→ **Challenge**:
Swap "builds" for "creates" in the records from the very start through the line holding "var sketch = newSketch(context, id", inclusive, and return only those lines with nothing else changed. Leave the pictures out.

-------------------------

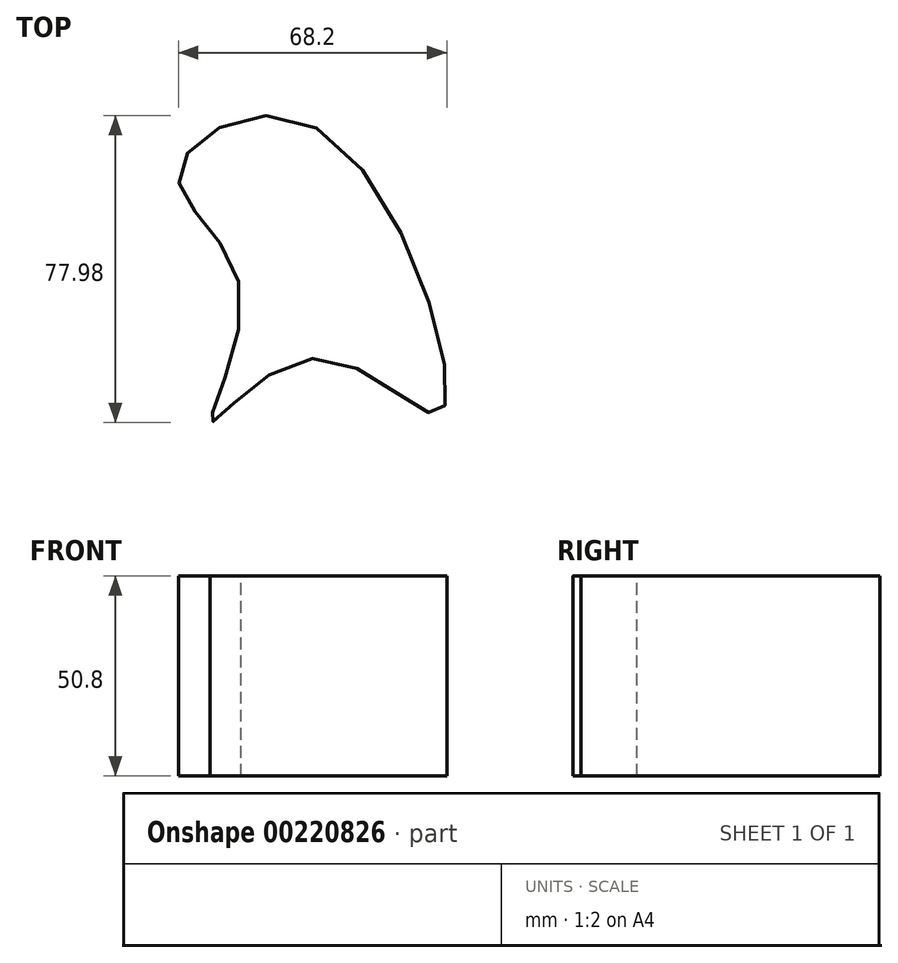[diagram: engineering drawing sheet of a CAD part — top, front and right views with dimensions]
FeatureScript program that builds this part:
annotation { "Feature Type Name" : "Feature", "Feature Type Description" : "" }
export const myFeature = defineFeature(function(context is Context, id is Id, definition is map)
    precondition{}
    {
        {
            var Q0;
            Q0=qCreatedBy(makeId("Top.planeOp"),FACE);
            var sketch = newSketch(context, id + "F0", { "sketchPlane" : qUnion([Q0])});
            skFitSpline(sketch, "E0", {"points": [v(0, 40.57) * mm, v(-35.01, 29.09) * mm, v(-19.45, 0) * mm, v(-26.86, -34.27) * mm, v(0, -17.97) * mm, v(31.68, -31.68) * mm, v(0, 40.57) * mm]});
            skSolve(sketch);
        }
        {
            var Q0;
            Q0=sQuery(id+"F0.wireOp",EDGE,"E0");
            extrude(context, id + "F1", {"bodyType" : ToolBodyType.SURFACE, "surfaceEntities" : qUnion([Q0]), "depth" : 50.8 * mm});
        }
    });
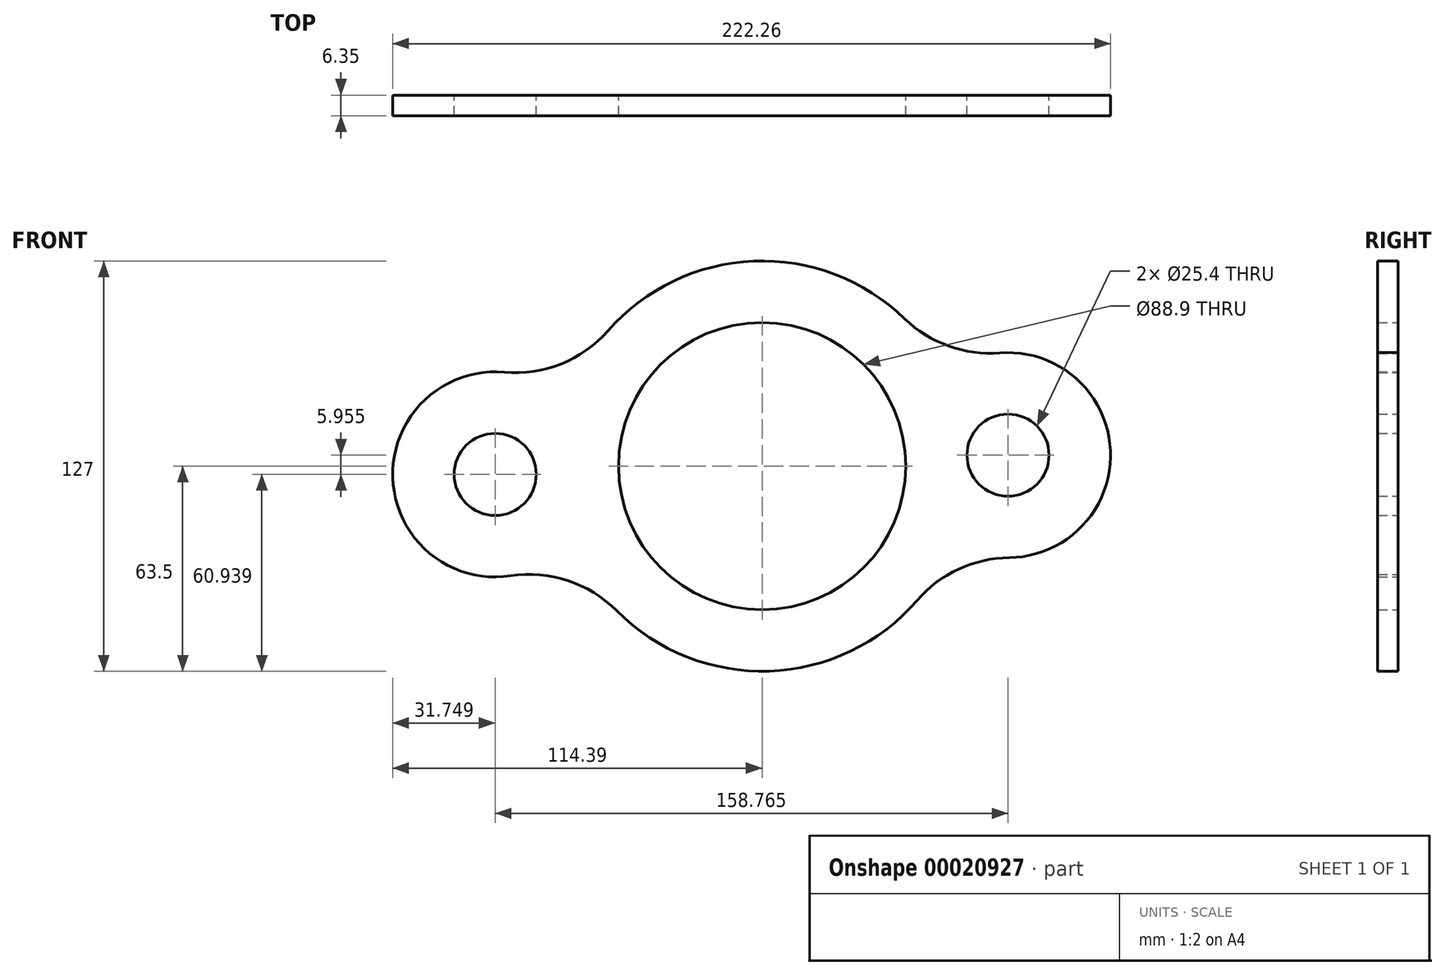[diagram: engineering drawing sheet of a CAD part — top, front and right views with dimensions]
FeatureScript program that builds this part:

-------------------------

→ **Solved problem**:
[diagram: engineering drawing sheet of a CAD part — top, front and right views with dimensions]
FeatureScript program that creates this part:
annotation { "Feature Type Name" : "Feature", "Feature Type Description" : "" }
export const myFeature = defineFeature(function(context is Context, id is Id, definition is map)
    precondition{}
    {
        {
            var Q0;
            Q0=qCreatedBy(makeId("Top.planeOp"),FACE);
            var sketch = newSketch(context, id + "F0", { "sketchPlane" : qUnion([Q0])});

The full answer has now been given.